One of the major arguments that Big Pharma and its apologists make against any attempt to lower the sky-high prices Americans pay for medication is that doing so would stifle innovation. While it is true that many new drugs introduced in recent years have helped extend life, it is also true that many have been of marginal benefit at best. One example is the recent flurry of “check-point inhibitors” that have been tested against a variety of cancers. There are now six checkpoint inhibitors on the market and more on the way. The Cancer Research Institute estimated recently that some 2,250 clinical trials are underway testing this class of drugs. Unfortunately, many of these trials duplicate each other, and three recent studies looked at the use of these drugs against multiple myeloma. All three showed no benefit. Did we really need to put so many patients through these trials? Could not the investigators have waited for preliminary results from one before starting another trial?

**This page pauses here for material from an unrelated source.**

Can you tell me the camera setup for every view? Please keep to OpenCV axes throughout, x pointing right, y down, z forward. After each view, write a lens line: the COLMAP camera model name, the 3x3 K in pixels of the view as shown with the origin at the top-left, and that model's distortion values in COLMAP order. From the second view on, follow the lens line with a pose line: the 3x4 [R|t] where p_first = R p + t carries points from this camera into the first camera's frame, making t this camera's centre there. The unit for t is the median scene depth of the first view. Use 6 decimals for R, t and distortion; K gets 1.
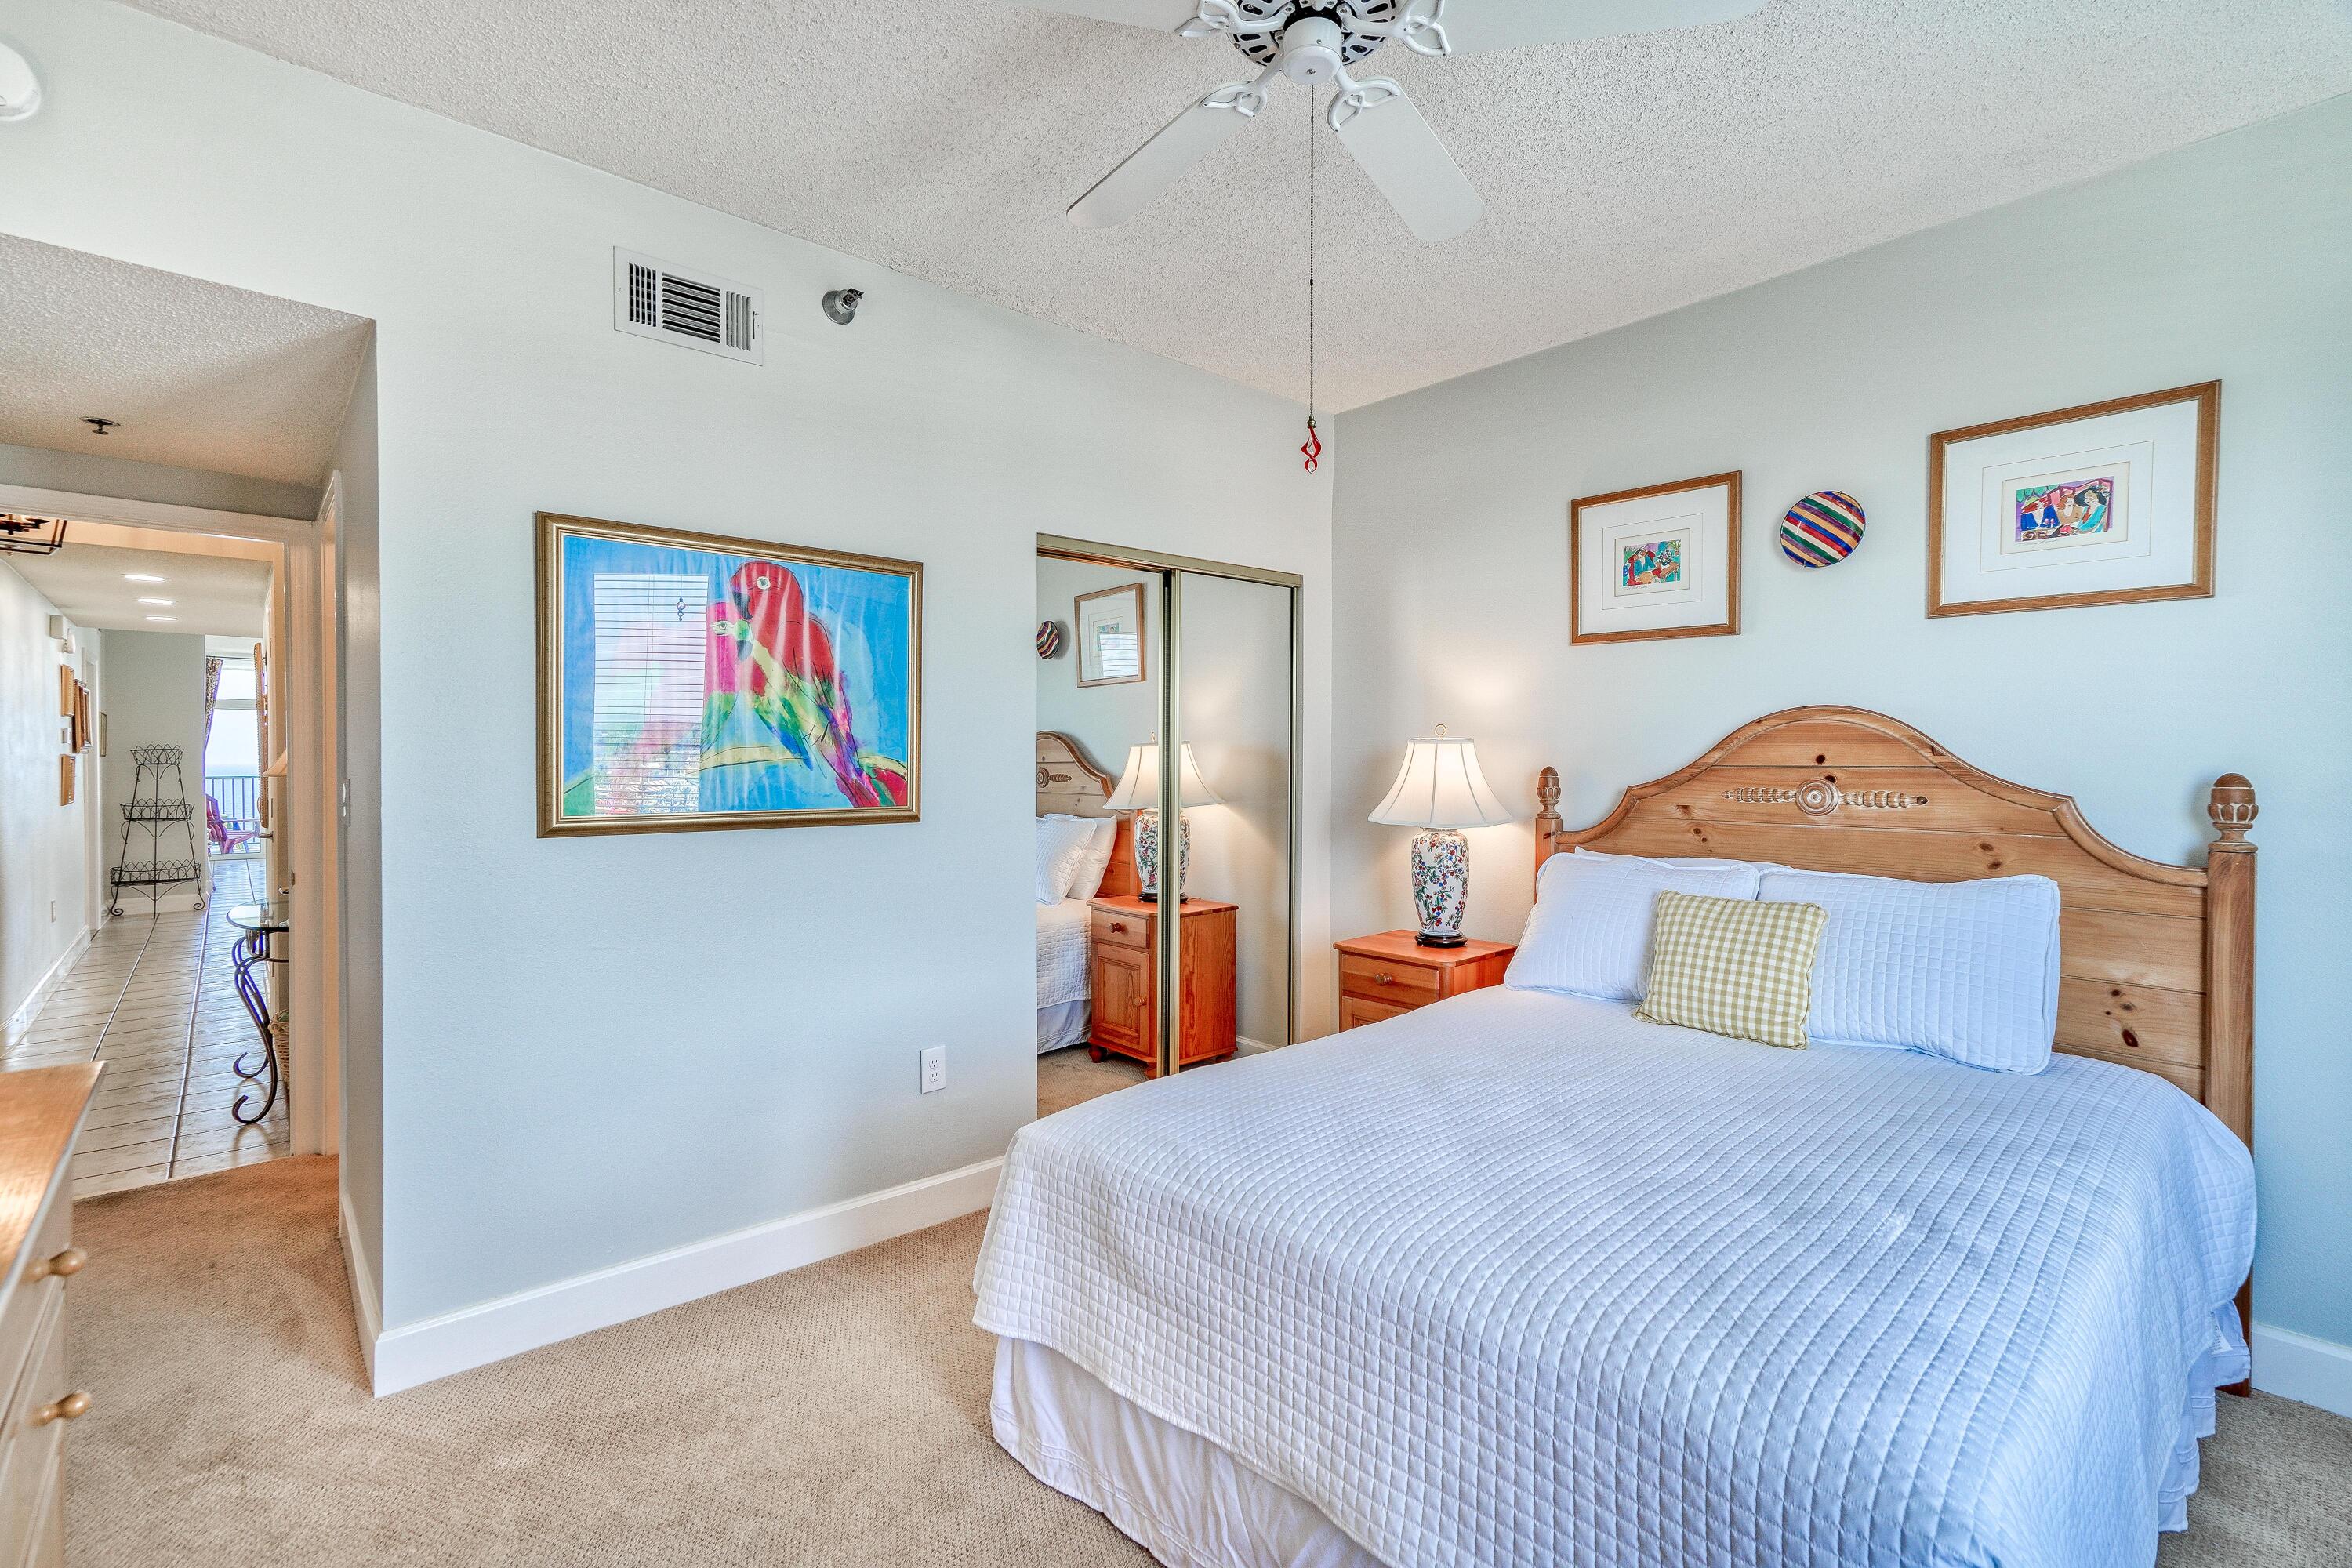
lens RADIAL K [[1116.4, 0, 1173.5], [0, 1116.4, 761.7], [0, 0, 1]] dist [-0.001979, 0.010264]
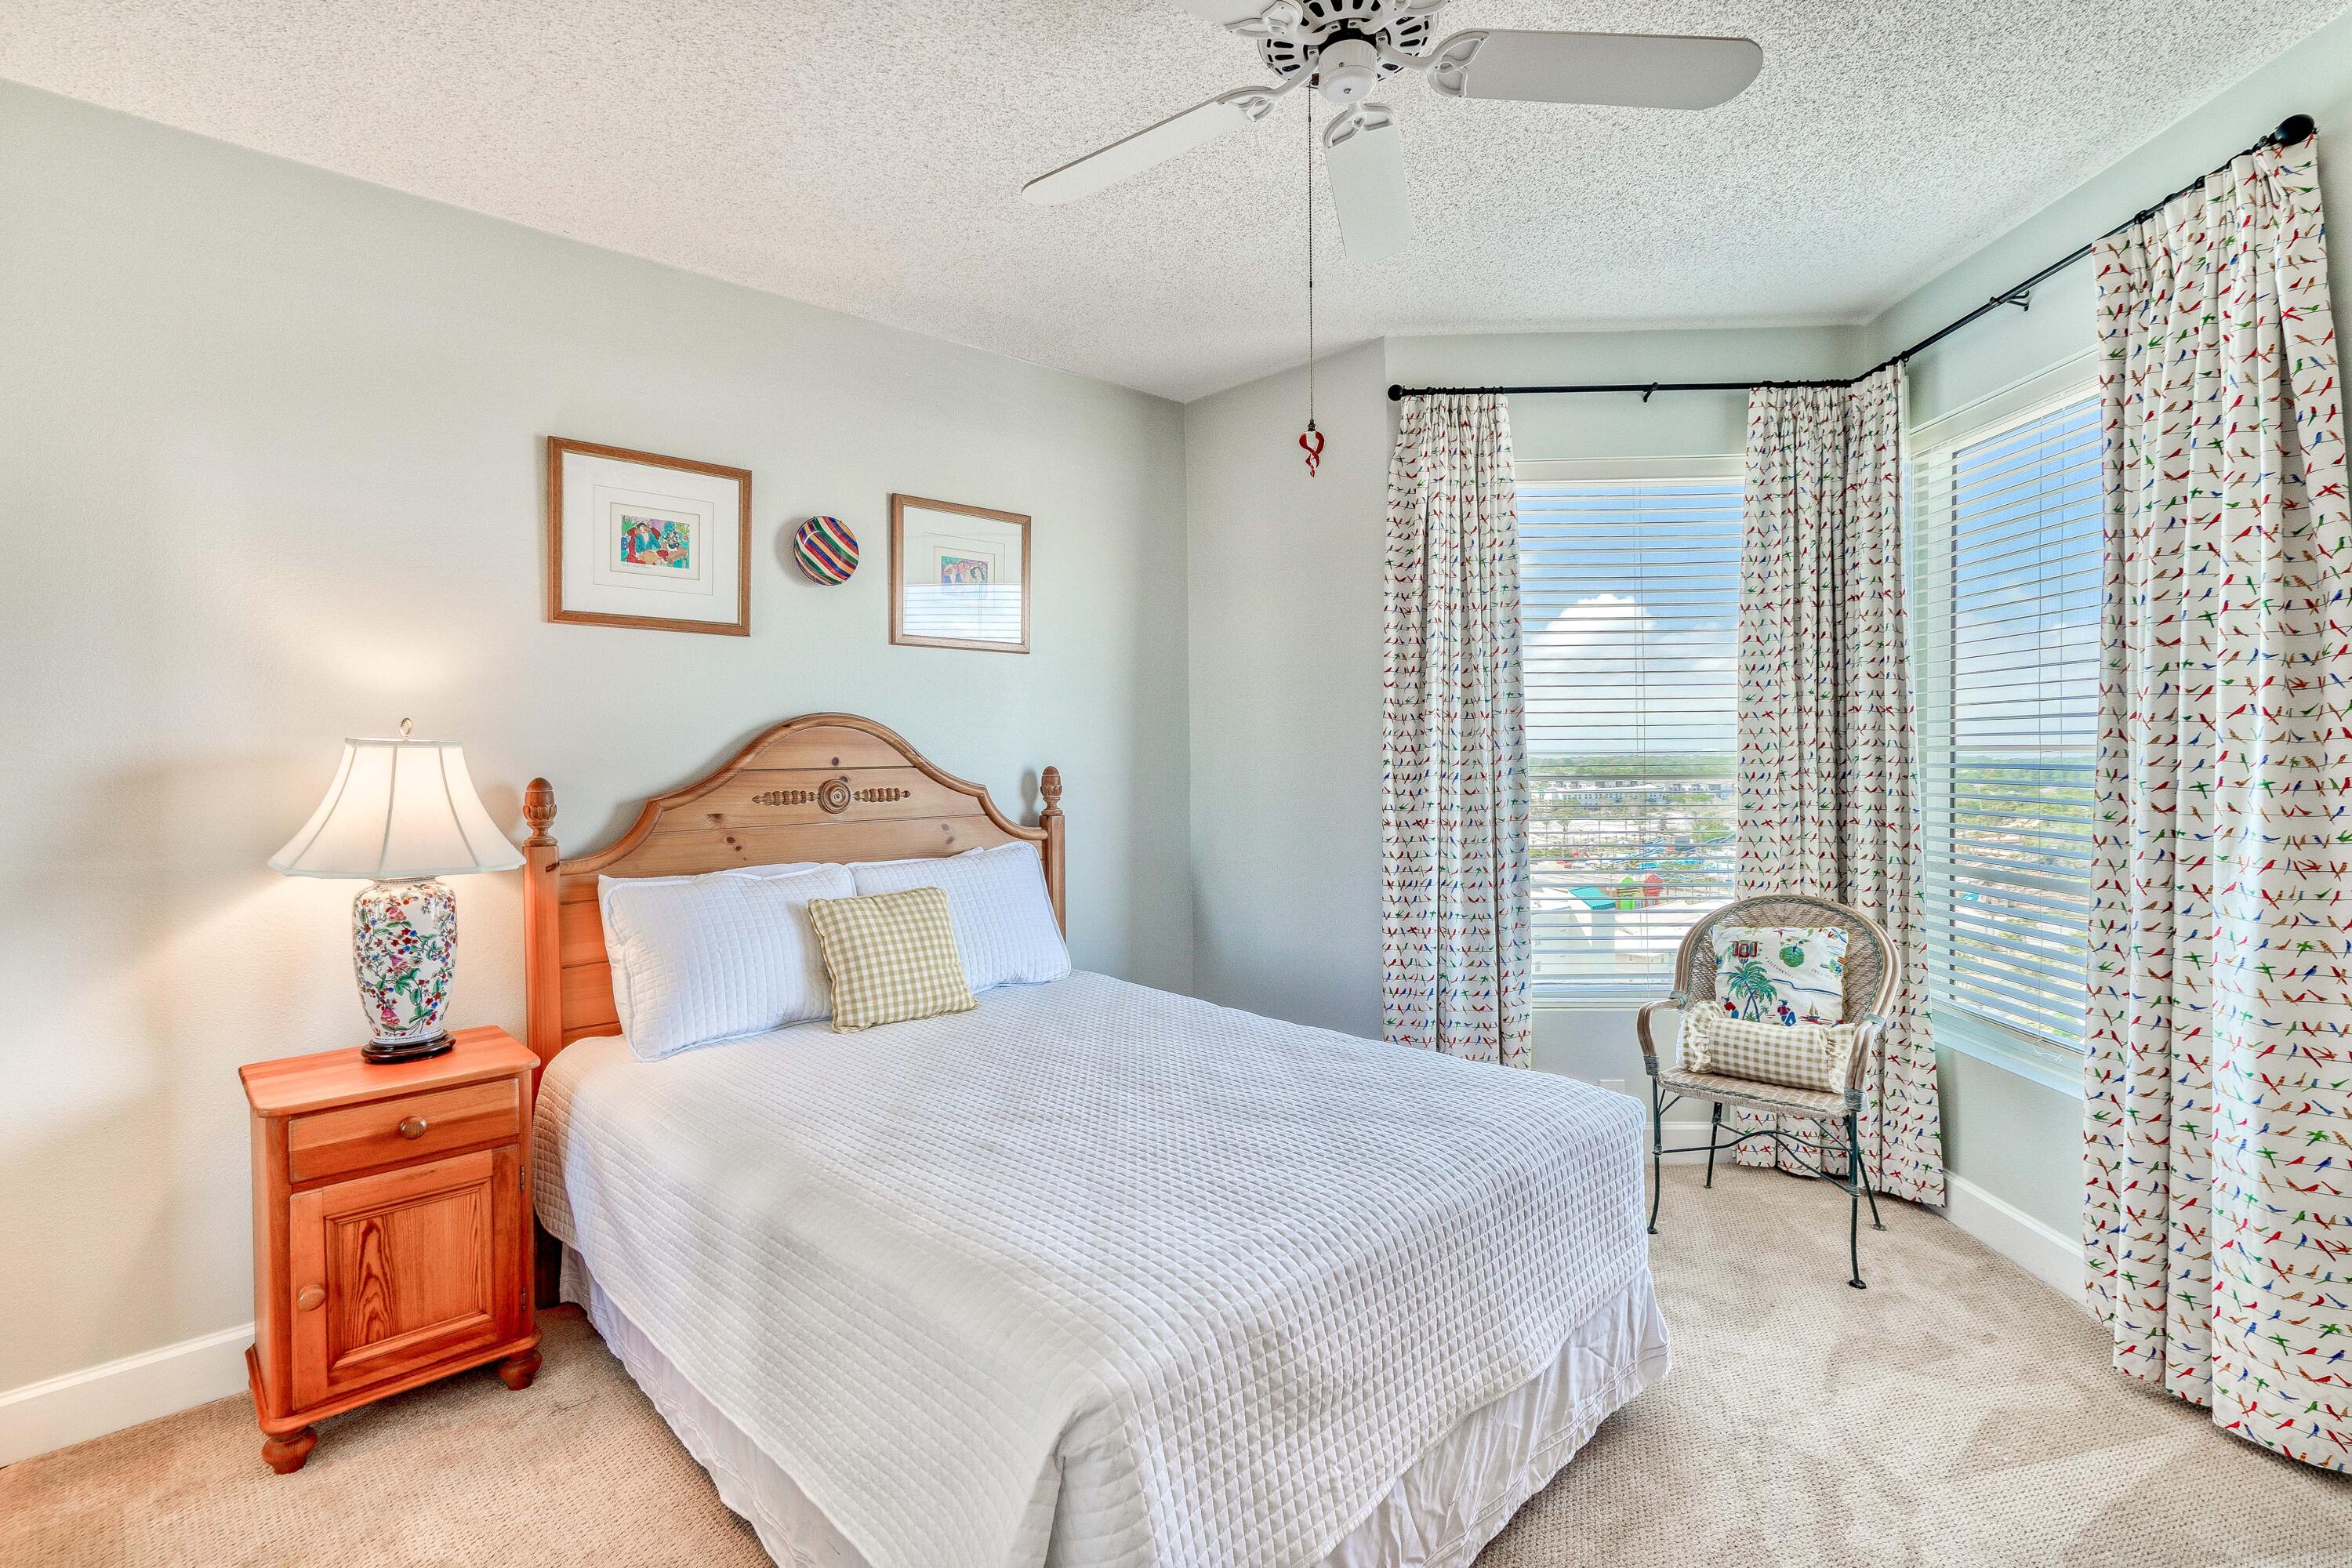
lens RADIAL K [[1116.4, 0, 1173.5], [0, 1116.4, 761.7], [0, 0, 1]] dist [-0.001979, 0.010264]
pose [[-0.030457, -0.005713, 0.999520, -0.469506], [0.023456, 0.999704, 0.006429, -0.001315], [-0.999261, 0.023641, -0.030314, 0.631924]]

Many cancer drugs are approved by the FDA based on “statistically significant” improvement in life span even if the extension is measured in weeks and comes at the price of nasty side effects. Still others are approved based on so-called “surrogate end-points:” tumor shrinkage or lab test improvement, even if they have not shown any improvement in lifespan. We really need pharmaceutical companies to be looking for drugs that give meaningful extension of life without horrid side effects rather than developing yet another “me-too” drug that will probably be able to obtain FDA approval and then be marketed at high price.
Another way drugs can get FDA approval without offering much benefit is by showing “non-inferiority” compared to a treatment already approved. Do patients really want to be offered a drug that “is probably not much worse” than another? A recent study published in JAMA Network Open at the end of August 2019 looked at 74 such trials of cancer drugs. While 61% could justify their use by offering convenience (such as oral rather than IV use) along with similar survival, 39% offered no obvious reason to choose the new drug over an old one - but did come at higher cost. The majority of trials showing non-inferiority without any justification for caring if the new drug was probably as good were industry-sponsored.
To regain our trust, the pharmaceutical companies need to show they are concentrating on developing truly innovative drugs that make a difference in patients’ lives and not just pushing out high-priced drugs that do little to improve quality or quantity of life but do add to our already staggering financial burden.